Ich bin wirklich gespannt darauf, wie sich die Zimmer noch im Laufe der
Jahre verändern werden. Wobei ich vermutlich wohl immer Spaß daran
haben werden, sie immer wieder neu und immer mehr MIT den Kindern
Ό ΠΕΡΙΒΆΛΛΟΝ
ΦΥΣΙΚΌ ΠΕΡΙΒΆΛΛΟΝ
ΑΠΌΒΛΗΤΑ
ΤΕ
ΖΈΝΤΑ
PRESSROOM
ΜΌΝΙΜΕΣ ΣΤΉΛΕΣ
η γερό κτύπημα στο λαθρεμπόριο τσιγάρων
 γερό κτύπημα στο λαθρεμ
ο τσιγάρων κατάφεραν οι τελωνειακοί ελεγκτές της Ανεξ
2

--- Task requirements ---
Lines from the one containing "ο τσιγάρων κατάφεραν" through the end of the data above must be written out exactly, and no other lines are needed.

--- Solution for this exercise ---
ο τσιγάρων κατάφεραν οι τελωνειακοί ελεγκτές της Ανεξ
2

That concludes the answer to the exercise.